Zu 2.): Eine Einheitlichkeit der Schmerzensgeldbeträge für (vermeintlich) gleiche Fälle zu erreichen ist – insbesondere bei schweren und schwersten Verletzungen – weder möglich noch erstrebenswert, da neben den objektiv attestierten Verletzungen deren subjektive Wahrnehmung sowie deren Folgen für das einzelne Individuum stets eine in hohem Maße zu berücksichtigende Rolle bei der Bemessung spielen.

Zu 3.): Darüber, dass in solchen Fällen das Niveau der Schmerzensgeldbeträge angehoben werden sollte, herrscht in weiten Teilen der Lit. u. Rspr (vgl. Slizyk aaO. Rn. 268 mwN) Einigkeit. Insofern bes. begrüßenswert ist die dazu jüngste Entscheidung des OLG Oldenburg (BeckRS 2020, 5200), mit welchem dieses das Urteil des LG Aurich (BeckRS 2018, 40197) bestätigte, dass einem arzthaftungsbedingt beidseitig beinamputierten Jungen 800.000 EUR zuerkannt hatte.
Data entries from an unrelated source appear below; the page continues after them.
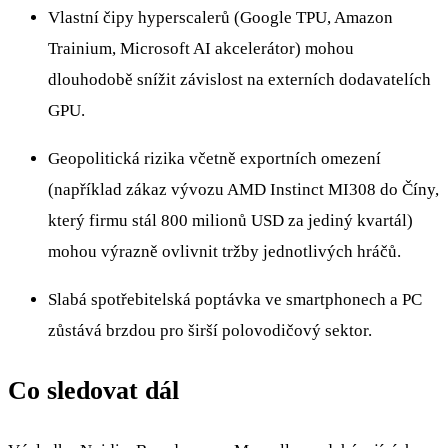
Vlastní čipy hyperscalerů (Google TPU, Amazon
Trainium, Microsoft AI akcelerátor) mohou
dlouhodobě snížit závislost na externích dodavatelích
GPU.
Geopolitická rizika včetně exportních omezení
(například zákaz vývozu AMD Instinct MI308 do Číny,
který firmu stál 800 milionů USD za jediný kvartál)
mohou výrazně ovlivnit tržby jednotlivých hráčů.
Slabá spotřebitelská poptávka ve smartphonech a PC
zůstává brzdou pro širší polovodičový sektor.
Co sledovat dál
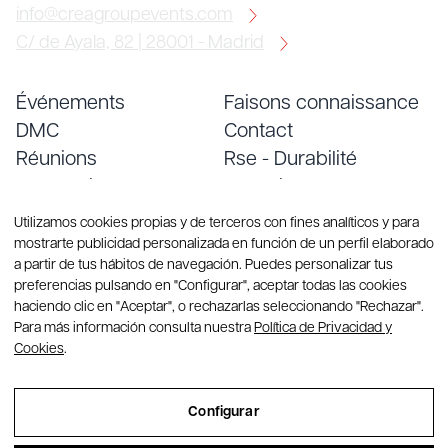
info@creagroupevents.com
C/ de Ayala, 82 | 28001 - Madrid
Événements
Faisons connaissance
DMC
Contact
Réunions
Rse - Durabilité
Conventions
Emploi
Services
Blog
Utilizamos cookies propias y de terceros con fines analíticos y para
mostrarte publicidad personalizada en función de un perfil elaborado
a partir de tus hábitos de navegación. Puedes personalizar tus
preferencias pulsando en "Configurar", aceptar todas las cookies
haciendo clic en "Aceptar", o rechazarlas seleccionando "Rechazar".
Para más información consulta nuestra
Política de Privacidad y
Cookies
.
© Copyright 2026 Group CREA. Tous droits réservés
Configurar
Sitemap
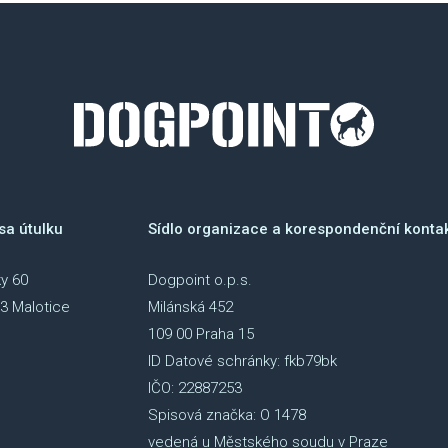
sa útulku
Sídlo organizace a korespondenční konta
y 60
Dogpoint o.p.s.
3 Malotice
Milánská 452
109 00 Praha 15
ID Datové schránky: fkb79bk
IČO: 22887253
Spisová značka: O 1478
vedená u Městského soudu v Praze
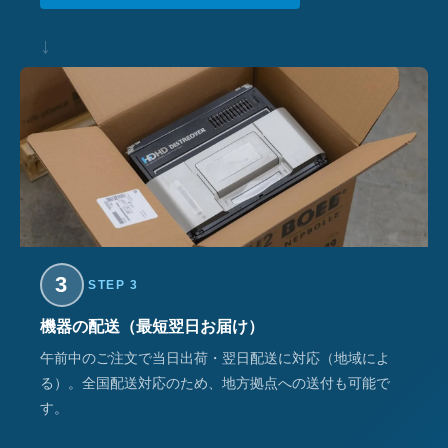
↓
3
STEP 3
機器の配送（最短翌日お届け）
午前中のご注文で当日出荷・翌日配送に対応（地域によ
る）。全国配送対応のため、地方拠点への送付も可能で
す。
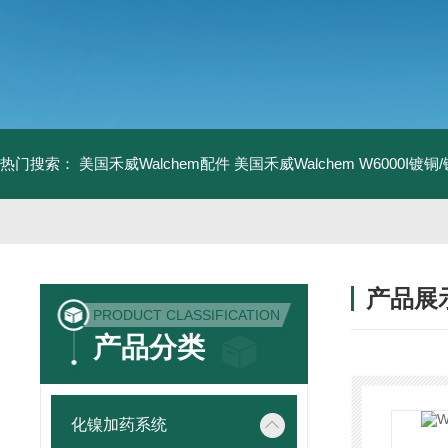
热门搜索：
美国禾威Walchem配件
美国禾威Walchem W6000I镀
产品展
PRODUCT CLASSIFICATION
产品分类
化镍加药系统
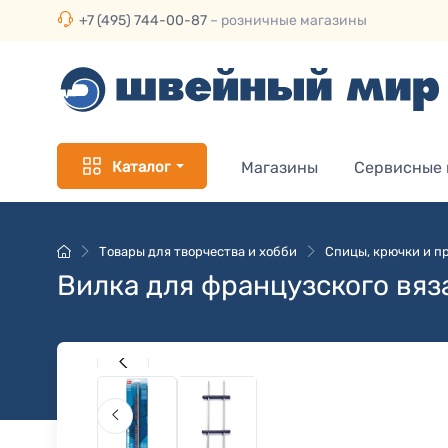
+7 (495) 744-00-87
– розничные магазины
Каталог
Магазины
Сервисные
Товары для творчества и хобби
Спицы, крючки и пр
Вилка для французского вяз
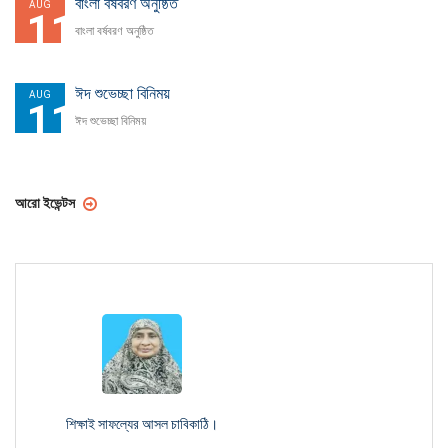
বাংলা বর্ষবরণ অনুষ্ঠিত
AUG
11
বাংলা বর্ষবরণ অনুষ্ঠিত
ঈদ শুভেচ্ছা বিনিময়
AUG
11
ঈদ শুভেচ্ছা বিনিময়
আরো ইভেন্টস
শিক্ষাই সাফল্যের আসল চাবিকাঠি।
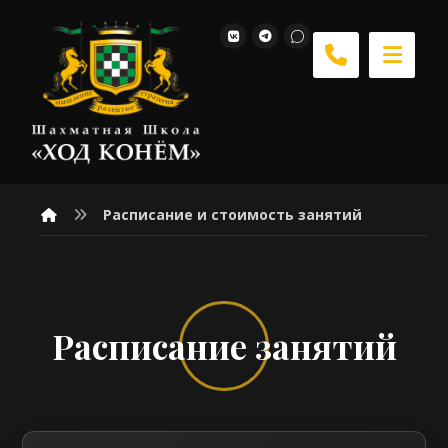
Расписание и стоимость занятий
Расписание занятий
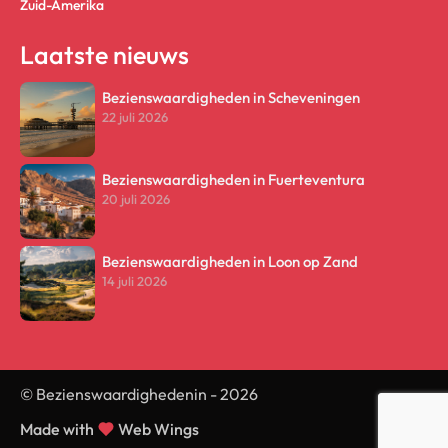
Zuid-Amerika
Laatste nieuws
Bezienswaardigheden in Scheveningen
22 juli 2026
Bezienswaardigheden in Fuerteventura
20 juli 2026
Bezienswaardigheden in Loon op Zand
14 juli 2026
© Bezienswaardighedenin -
2026
Made with
Web Wings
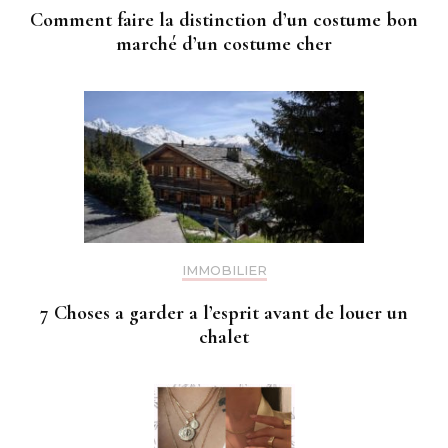
Comment faire la distinction d’un costume bon
marché d’un costume cher
IMMOBILIER
7 Choses a garder a l’esprit avant de louer un
chalet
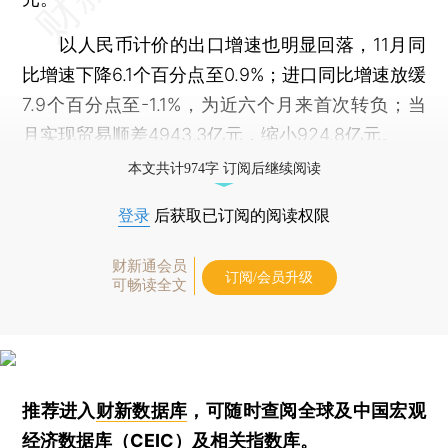
以人民币计价的出口增速也明显回落，11月同
比增速下降6.1个百分点至0.9%；进口同比增速放缓
7.9个百分点至-1.1%，为近六个月来首次转负；当
月实现贸易顺差4943.3亿元，缩小924.8亿元。
本文共计974字 订阅后继续阅读
登录
后获取已订阅的阅读权限
财新通会员
订阅/会员升级
可畅读全文
推荐进入
财新数据库
，可随时查阅全球及中国宏观
经济数据库（CEIC）及相关指数库。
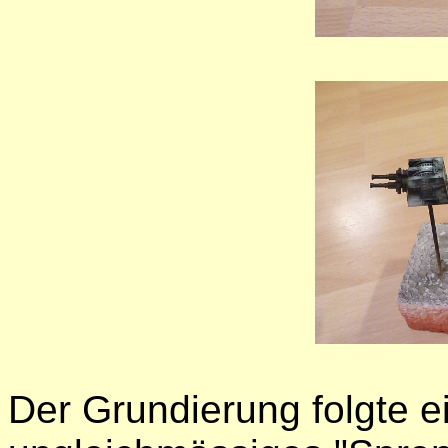
Der Grundierung folgte ei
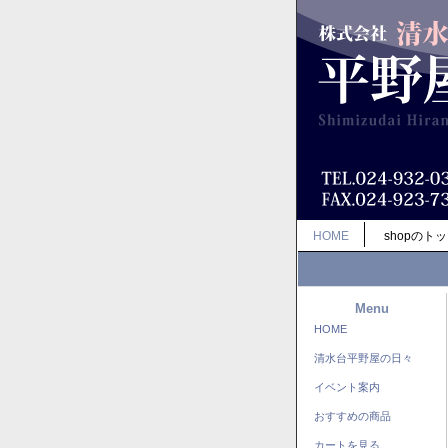
HOME
shopのト
Menu
HOME
清水台平野屋の日々
イベント案内
おすすめの商品
カートを見る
Bei schweren Extremfälle – insbesondere bei massiv gehirngeschädigten oder anderweitig körperlich oder seelisch (Missbrauchsfälle!) schwer Verletzten  – muss endlich ein sichtbarer und für die Opfer erlebbarer Ruck nach vorne erkennbar werden und die Schmerzensgeldbemessung deutlich in den siebenstelligen Bereich vorangetrieben werden. Denn eine Obergrenze gibt es – entgegen der Ansichten des OLG München (BeckRS 2020, 901) und des OLG Köln (OLG Köln Urt. v. 5.12.2018 – 5 U 24/18, BeckRS 2018, 39188) – bekanntlich weder nach dem Gesetz noch nach der Rspr. des BGH!

Für diesen Ruck bedarf es jedoch keiner wie auch immer gearteter Formelkonstruktion und darauf basierender Kalkulation, sondern für alle an derartigen Fällen arbeitenden Jurist*innen eine stets sehr detaillierte, sehr engagierte und künftig mutigere Herangehensweise.